Directions for this task.
Lift out each line of the data that holds "Teknologi".

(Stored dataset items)

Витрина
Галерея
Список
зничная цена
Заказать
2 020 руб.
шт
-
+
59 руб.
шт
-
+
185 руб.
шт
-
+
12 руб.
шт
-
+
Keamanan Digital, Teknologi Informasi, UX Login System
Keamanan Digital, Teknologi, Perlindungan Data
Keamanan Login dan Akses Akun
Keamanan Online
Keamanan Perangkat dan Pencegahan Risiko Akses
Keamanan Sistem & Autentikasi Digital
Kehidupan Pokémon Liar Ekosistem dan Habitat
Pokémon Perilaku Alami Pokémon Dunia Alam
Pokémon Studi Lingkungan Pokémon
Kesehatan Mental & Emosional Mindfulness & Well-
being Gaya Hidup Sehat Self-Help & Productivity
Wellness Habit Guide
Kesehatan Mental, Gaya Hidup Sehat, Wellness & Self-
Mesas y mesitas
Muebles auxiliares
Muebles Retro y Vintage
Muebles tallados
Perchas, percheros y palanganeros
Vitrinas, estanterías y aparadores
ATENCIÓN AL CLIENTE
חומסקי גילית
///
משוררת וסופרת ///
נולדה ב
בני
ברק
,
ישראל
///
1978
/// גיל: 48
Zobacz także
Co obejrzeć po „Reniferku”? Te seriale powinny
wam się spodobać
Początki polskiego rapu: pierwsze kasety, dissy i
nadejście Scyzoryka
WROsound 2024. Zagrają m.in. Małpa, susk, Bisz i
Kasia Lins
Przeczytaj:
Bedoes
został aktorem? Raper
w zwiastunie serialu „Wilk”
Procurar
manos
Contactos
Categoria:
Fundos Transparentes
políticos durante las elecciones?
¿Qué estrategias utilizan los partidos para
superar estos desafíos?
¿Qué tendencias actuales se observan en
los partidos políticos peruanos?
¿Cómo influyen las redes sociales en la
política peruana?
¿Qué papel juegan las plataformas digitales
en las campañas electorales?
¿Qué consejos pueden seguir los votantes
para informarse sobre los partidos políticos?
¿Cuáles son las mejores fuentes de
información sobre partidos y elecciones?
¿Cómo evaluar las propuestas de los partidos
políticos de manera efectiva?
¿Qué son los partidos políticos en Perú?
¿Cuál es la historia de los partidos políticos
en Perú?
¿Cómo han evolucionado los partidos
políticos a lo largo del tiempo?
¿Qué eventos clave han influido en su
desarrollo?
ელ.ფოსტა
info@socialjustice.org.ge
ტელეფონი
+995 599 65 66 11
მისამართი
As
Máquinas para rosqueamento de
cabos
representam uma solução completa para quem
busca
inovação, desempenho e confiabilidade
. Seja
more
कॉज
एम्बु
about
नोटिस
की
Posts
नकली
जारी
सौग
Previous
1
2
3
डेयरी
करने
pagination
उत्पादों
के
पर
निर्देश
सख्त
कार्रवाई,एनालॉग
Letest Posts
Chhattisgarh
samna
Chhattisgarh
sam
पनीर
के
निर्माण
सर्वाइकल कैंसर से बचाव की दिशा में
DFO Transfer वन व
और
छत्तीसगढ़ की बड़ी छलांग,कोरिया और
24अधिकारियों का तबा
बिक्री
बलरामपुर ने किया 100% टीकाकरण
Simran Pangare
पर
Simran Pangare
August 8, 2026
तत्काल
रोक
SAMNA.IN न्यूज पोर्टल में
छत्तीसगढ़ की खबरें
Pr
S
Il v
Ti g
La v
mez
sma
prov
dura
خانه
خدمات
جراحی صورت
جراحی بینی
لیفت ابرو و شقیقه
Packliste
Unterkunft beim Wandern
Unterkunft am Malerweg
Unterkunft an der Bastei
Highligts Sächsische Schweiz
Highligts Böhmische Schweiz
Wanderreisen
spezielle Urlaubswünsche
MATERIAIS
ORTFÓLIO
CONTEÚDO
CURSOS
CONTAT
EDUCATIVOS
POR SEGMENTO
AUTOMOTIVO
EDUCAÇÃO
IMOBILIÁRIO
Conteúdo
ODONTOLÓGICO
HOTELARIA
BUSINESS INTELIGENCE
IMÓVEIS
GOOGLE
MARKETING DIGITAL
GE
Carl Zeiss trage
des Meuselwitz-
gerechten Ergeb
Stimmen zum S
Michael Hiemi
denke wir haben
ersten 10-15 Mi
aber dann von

Written response.
Keamanan Digital, Teknologi Informasi, UX Login System
Keamanan Digital, Teknologi, Perlindungan Data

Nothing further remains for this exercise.